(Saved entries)
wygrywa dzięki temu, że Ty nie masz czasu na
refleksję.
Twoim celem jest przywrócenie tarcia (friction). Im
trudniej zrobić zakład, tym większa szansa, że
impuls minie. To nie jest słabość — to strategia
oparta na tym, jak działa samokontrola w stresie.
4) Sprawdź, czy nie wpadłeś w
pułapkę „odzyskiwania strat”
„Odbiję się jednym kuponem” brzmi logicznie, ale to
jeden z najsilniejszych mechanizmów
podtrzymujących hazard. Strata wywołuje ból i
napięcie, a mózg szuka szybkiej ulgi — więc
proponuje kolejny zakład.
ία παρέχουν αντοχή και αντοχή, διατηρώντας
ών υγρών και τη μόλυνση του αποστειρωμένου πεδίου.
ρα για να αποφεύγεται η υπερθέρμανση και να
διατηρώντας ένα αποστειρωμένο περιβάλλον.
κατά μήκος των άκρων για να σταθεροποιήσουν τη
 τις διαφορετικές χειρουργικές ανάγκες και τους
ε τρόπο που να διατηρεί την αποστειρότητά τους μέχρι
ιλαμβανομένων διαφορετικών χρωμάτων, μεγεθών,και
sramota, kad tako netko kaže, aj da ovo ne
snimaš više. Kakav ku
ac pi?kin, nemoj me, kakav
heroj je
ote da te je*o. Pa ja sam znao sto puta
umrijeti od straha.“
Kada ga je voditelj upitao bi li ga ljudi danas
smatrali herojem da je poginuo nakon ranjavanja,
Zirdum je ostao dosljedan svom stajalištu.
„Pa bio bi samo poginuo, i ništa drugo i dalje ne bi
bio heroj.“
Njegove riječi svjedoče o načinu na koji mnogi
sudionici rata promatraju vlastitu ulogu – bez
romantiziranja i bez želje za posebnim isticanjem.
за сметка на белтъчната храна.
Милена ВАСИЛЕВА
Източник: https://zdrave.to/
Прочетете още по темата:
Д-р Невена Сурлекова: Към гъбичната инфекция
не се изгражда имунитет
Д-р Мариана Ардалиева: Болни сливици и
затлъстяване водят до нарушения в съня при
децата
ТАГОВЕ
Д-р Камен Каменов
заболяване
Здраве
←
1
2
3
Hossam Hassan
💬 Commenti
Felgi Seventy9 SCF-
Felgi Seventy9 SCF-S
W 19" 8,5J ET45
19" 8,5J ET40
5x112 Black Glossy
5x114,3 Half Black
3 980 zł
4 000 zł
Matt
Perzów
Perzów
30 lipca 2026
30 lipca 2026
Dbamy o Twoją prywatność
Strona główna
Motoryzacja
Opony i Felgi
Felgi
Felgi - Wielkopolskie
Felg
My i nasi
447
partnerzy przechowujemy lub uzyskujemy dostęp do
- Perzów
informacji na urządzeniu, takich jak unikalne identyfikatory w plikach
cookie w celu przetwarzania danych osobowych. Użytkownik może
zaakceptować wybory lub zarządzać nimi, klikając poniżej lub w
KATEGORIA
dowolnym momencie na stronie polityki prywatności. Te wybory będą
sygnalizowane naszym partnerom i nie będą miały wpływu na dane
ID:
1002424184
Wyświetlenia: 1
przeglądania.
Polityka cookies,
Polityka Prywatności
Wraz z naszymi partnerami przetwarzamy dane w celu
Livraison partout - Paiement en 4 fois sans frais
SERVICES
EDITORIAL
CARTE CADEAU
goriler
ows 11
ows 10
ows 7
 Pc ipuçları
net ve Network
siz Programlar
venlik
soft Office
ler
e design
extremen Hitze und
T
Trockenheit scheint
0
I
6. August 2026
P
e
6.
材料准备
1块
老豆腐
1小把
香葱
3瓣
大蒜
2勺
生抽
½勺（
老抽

→ **ABOUT THIS EXERCISE**: Return all of the entries exactly as written.

→ **YOUR RESPONSE**:
wygrywa dzięki temu, że Ty nie masz czasu na
refleksję.
Twoim celem jest przywrócenie tarcia (friction). Im
trudniej zrobić zakład, tym większa szansa, że
impuls minie. To nie jest słabość — to strategia
oparta na tym, jak działa samokontrola w stresie.
4) Sprawdź, czy nie wpadłeś w
pułapkę „odzyskiwania strat”
„Odbiję się jednym kuponem” brzmi logicznie, ale to
jeden z najsilniejszych mechanizmów
podtrzymujących hazard. Strata wywołuje ból i
napięcie, a mózg szuka szybkiej ulgi — więc
proponuje kolejny zakład.
ία παρέχουν αντοχή και αντοχή, διατηρώντας
ών υγρών και τη μόλυνση του αποστειρωμένου πεδίου.
ρα για να αποφεύγεται η υπερθέρμανση και να
διατηρώντας ένα αποστειρωμένο περιβάλλον.
κατά μήκος των άκρων για να σταθεροποιήσουν τη
 τις διαφορετικές χειρουργικές ανάγκες και τους
ε τρόπο που να διατηρεί την αποστειρότητά τους μέχρι
ιλαμβανομένων διαφορετικών χρωμάτων, μεγεθών,και
sramota, kad tako netko kaže, aj da ovo ne
snimaš više. Kakav ku
ac pi?kin, nemoj me, kakav
heroj je
ote da te je*o. Pa ja sam znao sto puta
umrijeti od straha.“
Kada ga je voditelj upitao bi li ga ljudi danas
smatrali herojem da je poginuo nakon ranjavanja,
Zirdum je ostao dosljedan svom stajalištu.
„Pa bio bi samo poginuo, i ništa drugo i dalje ne bi
bio heroj.“
Njegove riječi svjedoče o načinu na koji mnogi
sudionici rata promatraju vlastitu ulogu – bez
romantiziranja i bez želje za posebnim isticanjem.
за сметка на белтъчната храна.
Милена ВАСИЛЕВА
Източник: https://zdrave.to/
Прочетете още по темата:
Д-р Невена Сурлекова: Към гъбичната инфекция
не се изгражда имунитет
Д-р Мариана Ардалиева: Болни сливици и
затлъстяване водят до нарушения в съня при
децата
ТАГОВЕ
Д-р Камен Каменов
заболяване
Здраве
←
1
2
3
Hossam Hassan
💬 Commenti
Felgi Seventy9 SCF-
Felgi Seventy9 SCF-S
W 19" 8,5J ET45
19" 8,5J ET40
5x112 Black Glossy
5x114,3 Half Black
3 980 zł
4 000 zł
Matt
Perzów
Perzów
30 lipca 2026
30 lipca 2026
Dbamy o Twoją prywatność
Strona główna
Motoryzacja
Opony i Felgi
Felgi
Felgi - Wielkopolskie
Felg
My i nasi
447
partnerzy przechowujemy lub uzyskujemy dostęp do
- Perzów
informacji na urządzeniu, takich jak unikalne identyfikatory w plikach
cookie w celu przetwarzania danych osobowych. Użytkownik może
zaakceptować wybory lub zarządzać nimi, klikając poniżej lub w
KATEGORIA
dowolnym momencie na stronie polityki prywatności. Te wybory będą
sygnalizowane naszym partnerom i nie będą miały wpływu na dane
ID:
1002424184
Wyświetlenia: 1
przeglądania.
Polityka cookies,
Polityka Prywatności
Wraz z naszymi partnerami przetwarzamy dane w celu
Livraison partout - Paiement en 4 fois sans frais
SERVICES
EDITORIAL
CARTE CADEAU
goriler
ows 11
ows 10
ows 7
 Pc ipuçları
net ve Network
siz Programlar
venlik
soft Office
ler
e design
extremen Hitze und
T
Trockenheit scheint
0
I
6. August 2026
P
e
6.
材料准备
1块
老豆腐
1小把
香葱
3瓣
大蒜
2勺
生抽
½勺（
老抽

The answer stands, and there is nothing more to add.